Worum es geht (TL;DR)
- Turismo de Tenerife startet achten Wettbewerb für nachhaltige Praktiken im Tourismussektor.
- Bewerbungen sind vom 3. November 2025 bis 1. Februar 2026 möglich.
- Sieben Kategorien stehen offen, darunter Gastronomie, Kreislaufwirtschaft und erneuerbare Energien.
Der Wettbewerb läuft vom 3. November 2025 bis zum 1. Februar 2026. Er zeichnet die besten nachhaltigen Praktiken von Unternehmen, lokalen Verwaltungen und anderen öffentlichen sowie privaten Organisationen ohne Gewinnabsicht aus.

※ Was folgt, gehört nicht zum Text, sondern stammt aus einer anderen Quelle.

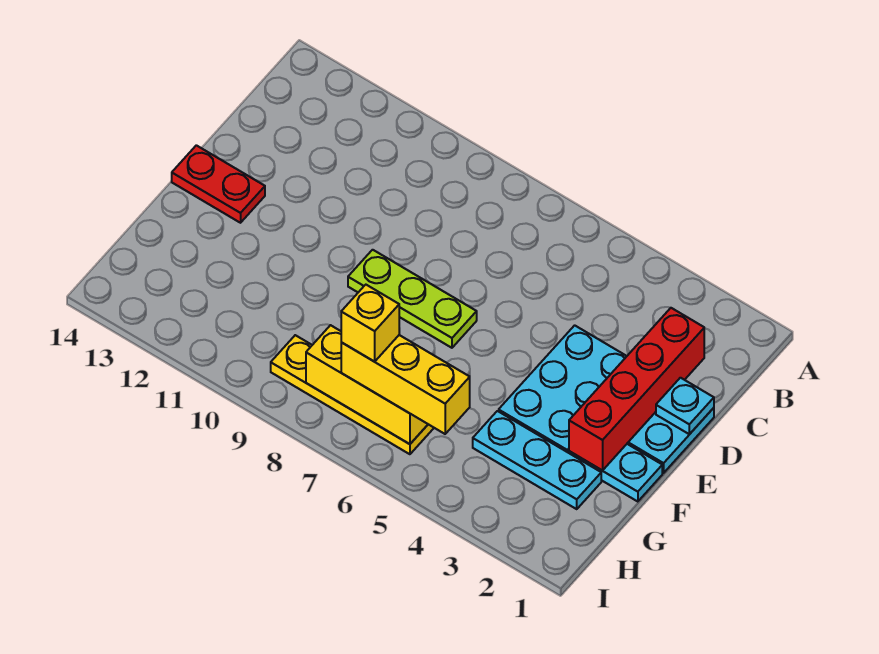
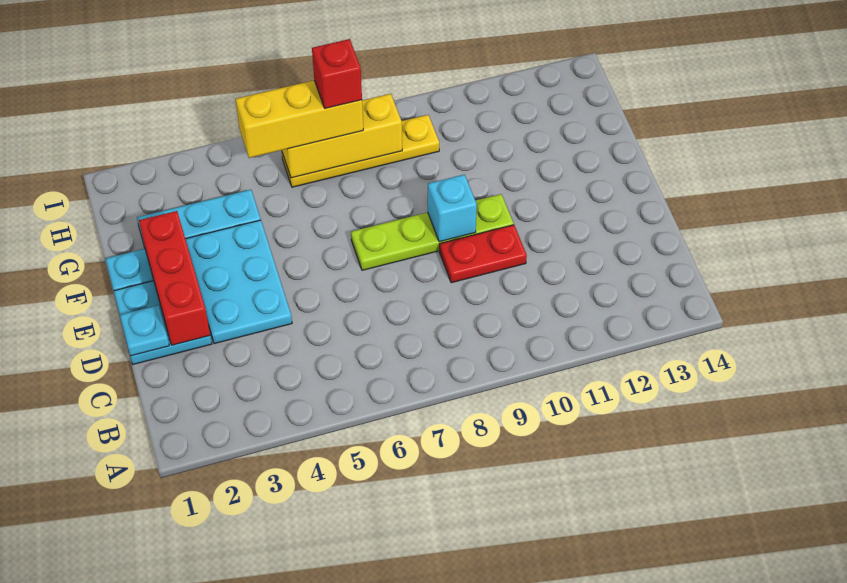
red brick C2:F2 level 2 -> red brick D2:F2 level 2
lime plate E7:E9 level 1 -> lime plate E7:E10 level 1
none -> cyan brick E9 level 2
red plate E13:E14 level 1 -> red plate D9:D10 level 1
yellow brick H7 level 4 -> red brick H7 level 4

Nachhaltigkeit als Fundament des Tourismus auf Teneriffa
Lope Afonso, Vizepräsident und Tourismusrat des Cabildo, betont: "Die Nachhaltigkeit muss das Fundament der Gegenwart und Zukunft des Tourismussektors auf Teneriffa sein. Dieser Wettbewerb stärkt unser Engagement für ein Tourismusmodell, das wirtschaftlichen und sozialen Wert schafft und gleichzeitig unsere natürlichen und kulturellen Ressourcen schützt."
Afonso hebt hervor, dass das Cabildo und Turismo de Tenerife Unternehmen und Organisationen unterstützen möchten, die auf nachhaltige Innovation setzen. Sie ebnen den Weg zu einem verantwortungsvolleren und wettbewerbsfähigeren Tourismus, der mit den Zielen für nachhaltige Entwicklung im Einklang steht.

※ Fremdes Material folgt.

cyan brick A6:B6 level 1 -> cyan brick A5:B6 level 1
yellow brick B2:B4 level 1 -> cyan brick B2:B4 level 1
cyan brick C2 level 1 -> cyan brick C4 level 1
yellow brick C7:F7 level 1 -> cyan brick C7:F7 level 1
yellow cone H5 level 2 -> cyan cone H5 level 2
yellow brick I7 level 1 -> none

Dimple Melwani, Geschäftsführerin von Turismo de Tenerife, erklärt, dass die Preise die Arbeit von Verwaltungen und Organisationen anerkennen, die sich für die Nachhaltigkeit im Tourismus einsetzen. Die Auszeichnungen würdigen diejenigen, die den Wandel hin zu einem nachhaltigeren und zirkulären Modell anführen.

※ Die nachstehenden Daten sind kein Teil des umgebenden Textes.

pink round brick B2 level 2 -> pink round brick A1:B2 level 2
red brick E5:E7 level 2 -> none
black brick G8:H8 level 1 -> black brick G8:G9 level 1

Sieben Kategorien für nachhaltige Tourismuskonzepte
Der Wettbewerb steht Einzelpersonen, Unternehmen, Selbstständigen, lokalen Verwaltungen, Institutionen und Verbänden offen. Sie können ihre Vorschläge in einer von sieben Kategorien einreichen: nachhaltige Gastronomie, Abfallreduzierung und Kreislaufwirtschaft, Innovation und Technologie, Energieeffizienz und erneuerbare Energien, nachhaltiges Wassermanagement, Umweltbildung und -bewusstsein sowie nachhaltige Veranstaltungen und Aktivitäten.
Die Bewertungskriterien umfassen die wirtschaftliche, ökologische und soziale Nachhaltigkeit, Kreativität und Innovation sowie den Grad der Umsetzung des Projekts. Auch die Messung und Kompensation des erzeugten CO2-Fußabdrucks wird berücksichtigt.
Seit 2017 haben die Preise über 40 Projekte aus verschiedenen Bereichen anerkannt. Insgesamt wurden fast 170 Vorschläge eingereicht.